Can You Get a Tattoo While Pregnant?
There are many questions that are asked when you’re pregnant. How will I feel when I’m pregnant? Can I exercise when I’m pregnant? Should I measure my pregnancy by weeks or months? How much weight should I gain during my pregnancy?
You might have scheduled your tattoo appointment months ago, however, you can’t control life and what happens sometimes. If your appointment is coming up and you happen to have gotten pregnant, you might be wondering if you can get a tattoo while pregnant. This is the question we’re here to answer today. While to some, this question might seem obvious, this is something many people are concerned about and rightfully so.
While there are some rules out there that are strict for pregnant women, tattooing while pregnant isn’t something that is necessarily addressed. That said, there are some risks about being tattooed while pregnant including risk of infection, HIV and Hepatitis B to name a few. There is also concern about the ingredients in the inks that your tattoo artist will use. While the risk is small, many professionals will tell you to wait until after you have the baby to get your tattoo.
No matter how bad you want that tattoo, getting a tattoo while pregnant isn’t advised by medical professionals. In addition to the possible physical ailments that could come attached to getting a tattoo, there are also emotional stressors that you should be aware of. Reducing your stress during pregnancy is of utmost importance. That said, getting a tattoo while pregnant could force your body into unneeded stress. In addition, it is also illegal in many states.
Getting a tattoo while pregnant can also compromise the immune system by inflicting pain, potentially sitting in uncomfortable positions for long periods of time and creating an open wound.
Tattoos and especially ones on the spine and back, can impact your ability to get an epidural. This is the case because of risk of infection or irritation. You can help to reduce these risks by speaking with your medical professional and let them know about any tattoos you have or any questions.
In the case that you are dead set on getting your tattoo, there are some things to think about before jumping in. Consult with your doctor and come up with a plan that works for everyone. The goal is to be as safe as possible. If your doctor tells you it is safe to be tattooed (which is unlikely), do your research and find a very reputable shop. That might be more difficult than you might think because many tattoo artists won’t work on pregnant women. If you do happen to find an artist that is willing to do the work, make sure you sit down and talk to them about their process, the dyes they’ll be using, how long the session will be and any other requests you might have. Your artist should be able to give you some relief if you have nerves. That said, it is going to be riskier getting a tattoo while pregnant than if you were going to wait until after.

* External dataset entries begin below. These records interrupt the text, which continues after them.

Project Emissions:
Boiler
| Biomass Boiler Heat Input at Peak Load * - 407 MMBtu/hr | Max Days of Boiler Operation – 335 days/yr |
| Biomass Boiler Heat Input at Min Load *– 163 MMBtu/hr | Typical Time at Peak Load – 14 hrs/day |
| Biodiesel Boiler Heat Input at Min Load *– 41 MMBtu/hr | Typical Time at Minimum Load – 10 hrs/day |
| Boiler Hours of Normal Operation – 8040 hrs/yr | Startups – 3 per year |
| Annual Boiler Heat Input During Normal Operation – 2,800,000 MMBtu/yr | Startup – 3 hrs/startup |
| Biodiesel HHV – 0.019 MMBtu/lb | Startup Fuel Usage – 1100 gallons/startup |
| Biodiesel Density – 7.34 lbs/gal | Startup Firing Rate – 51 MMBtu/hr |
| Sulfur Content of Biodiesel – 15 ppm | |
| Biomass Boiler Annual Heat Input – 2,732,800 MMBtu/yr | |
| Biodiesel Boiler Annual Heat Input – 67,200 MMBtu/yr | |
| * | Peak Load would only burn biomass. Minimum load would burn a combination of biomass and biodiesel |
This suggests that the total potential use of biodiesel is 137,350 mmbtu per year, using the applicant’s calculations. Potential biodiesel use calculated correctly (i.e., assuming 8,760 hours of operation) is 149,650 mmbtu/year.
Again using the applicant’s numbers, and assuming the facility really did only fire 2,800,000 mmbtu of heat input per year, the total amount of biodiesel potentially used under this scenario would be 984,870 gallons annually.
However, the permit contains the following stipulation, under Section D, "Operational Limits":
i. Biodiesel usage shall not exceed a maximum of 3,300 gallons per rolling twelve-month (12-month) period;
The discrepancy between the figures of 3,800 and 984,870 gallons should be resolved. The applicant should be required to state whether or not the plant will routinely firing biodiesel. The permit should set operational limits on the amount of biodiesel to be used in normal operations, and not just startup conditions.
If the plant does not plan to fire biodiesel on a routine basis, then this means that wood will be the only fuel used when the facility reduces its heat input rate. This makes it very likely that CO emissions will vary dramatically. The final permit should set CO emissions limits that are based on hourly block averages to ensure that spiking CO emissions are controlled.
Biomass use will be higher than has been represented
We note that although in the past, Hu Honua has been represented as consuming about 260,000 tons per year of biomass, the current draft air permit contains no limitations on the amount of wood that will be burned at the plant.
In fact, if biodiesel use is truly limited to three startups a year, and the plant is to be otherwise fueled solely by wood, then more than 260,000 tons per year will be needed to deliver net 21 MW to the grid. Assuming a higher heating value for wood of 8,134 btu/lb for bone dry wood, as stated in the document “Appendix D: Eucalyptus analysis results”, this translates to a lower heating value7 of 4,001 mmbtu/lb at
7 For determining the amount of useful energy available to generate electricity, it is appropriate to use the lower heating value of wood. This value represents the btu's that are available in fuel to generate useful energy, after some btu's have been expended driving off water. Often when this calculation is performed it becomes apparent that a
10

The cleanliness of the shop should be your first and most important priority. The needles that are used by the artist are possible source of harm. If the shop you choose isn’t clean, you are at risk for HIV, hepatitis C, hepatitis B and other infections that are blood-borne. Another risk to a pregnant woman when getting a tattoo is getting a fever. White blood cells go to the place where a wound is open to stop the chance of infection.
Tattoos Before Pregnancy
Some women might have concerns about tattoos they already had before the pregnancy. There should be no worries about this as long as the tattoo is healed. Some women might also be concerned about their tattoos stretching if it’s on a place like their hip or stomach. While this concern is valid, moisturizing your skin can go a long way in preventive care. In addition, the human body can do amazing things. You’ll be surprised by the way it can bounce back after experiencing trauma.
Overall, most experts agree that getting a tattoo while pregnant is not a great idea. There are a lot of risks that come along with being tattooed while pregnant. Why put more stress on your body when you’re already going through a taxing ordeal. We would suggest waiting until after you have the baby, and the majority of professionals would agree with that as well.